Hidden Path Entertainment (Age of Empires II: HD, Defense Grid 2) was among a slew of developers at Oculus’s special pre-GDC event, debuting a new VR multiplayer real-time strategy (RTS) game for the Oculus Rift (and its Touch controllers) called Brass Tactics.
In Brass Tactics, you take control of a castle and must build an army to take out your opponents keep (because, of course, this land isn’t big enough for the two of us). You can choose to progress through the single-player campaign against the AI by yourself, or you can play against or with a friend in a two-player co-op battle.
We were able to get a quick demo of Brass Tactics, and after a brief tutorial explaining basic movement and commands, I found myself facing off against one of Hidden Path’s exhibitors (thanks for the match, Patrick).
You begin a match positioned over the playing field, the height of which you can adjust to suit your preference (waist level seemed comfortable) using the Touch controller. You also navigate through the map in a similar fashion, using one of the controller’s grip buttons to grab the play space while swiping to traverse it. It makes sense to navigate the landscape in this manner (with the environment moving around you, instead of you moving around the environment) for this type of game, but it took me a few minutes to get used to it.
The battlefield is full of nodes you can use to expand your territories and create buildings that provide special units and upgrades. Resource collection is automatic as you occupy more of the map, and players can see the entire playfield without the typical fog of war vision seen in most RTS games, allowing to spy on your opponent and develop counter strategies to their plan of attack. Your keep can be upgraded to improve specific units, with a total of eight technology upgrades (out of twenty possible upgrades) available per match.
Eighteen different units are available (three base units with nine upgrades, four Elites, and two Ultimates), including typical melee, ranged, flying, and artillery units. Elite units have secondary abilities that are hand-activated using the Touch controllers, and specialty buildings such as the Catapult and Lighthouses provide strategic advantages when controlled (you can fire a flaming rock at enemies from the safety of your keep). Additionally, Mega Units such as Titans and Airships can turn the tide of battle.

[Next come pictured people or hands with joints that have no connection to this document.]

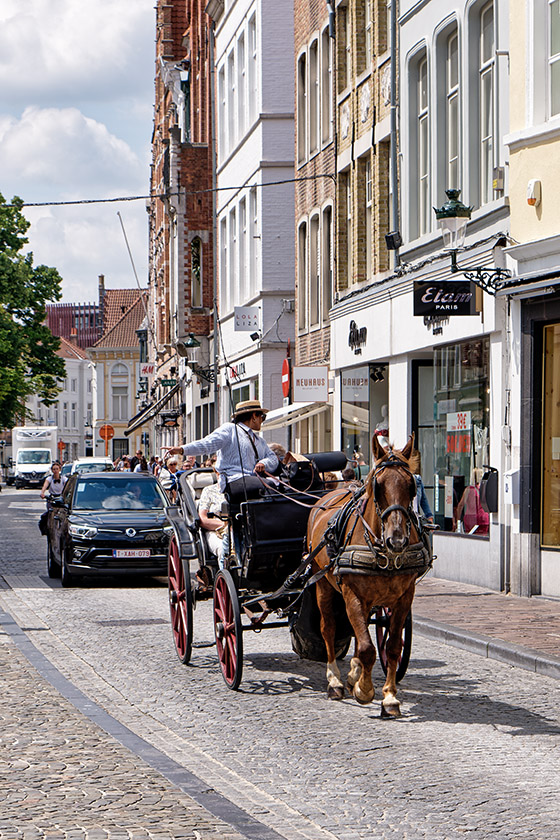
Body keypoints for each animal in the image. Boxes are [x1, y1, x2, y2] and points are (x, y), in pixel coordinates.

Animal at [306, 434, 428, 716]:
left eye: (411, 485)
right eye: (378, 485)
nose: (397, 540)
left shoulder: (404, 598)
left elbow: (391, 647)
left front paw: (389, 697)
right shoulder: (353, 594)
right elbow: (367, 648)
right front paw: (364, 690)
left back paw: (352, 674)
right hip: (323, 584)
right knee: (328, 628)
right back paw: (335, 681)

After a few minor skirmishes in the center of the massive battlefield (the map we played was said to be one of the game’s largest), I proceeded to stomp a proverbial mudhole in Patrick’s forces, using the Catapult to bombard his front-line tower from afar and countering his infantry with several squadrons of flying Wasp units. It was at this point that I was informed that certain unit types have advantages over others (similar to Pokemon), and this new information only accelerated my glorious domination. By the end of the match, I had maxed out my unit capacity (but was disappointed I wasn’t able to see a Titan or Airship) and easily destroyed my opponent’s attempts at a comeback as his kingdom was laid to waste.
Brass Tactics brings RTS action to a classic tabletop environment, except you don’t need to sacrifice garage space and boatloads of time creating scenery and figurines (thanks, Warhammer) to experience vivid maps and environments. Even though our time with the demo was short, we’re of the opinion that this is the type of game VR needs (we felt the same about another RTS, Landfall, which was just released), and it was a nice change of pace from the slew of first-person shooters Oculus showcased at the event.
Although pricing for Brass Tactics is currently unavailable, the company revealed that it would be launching exclusively on the Oculus Rift (with Touch) in October 2017.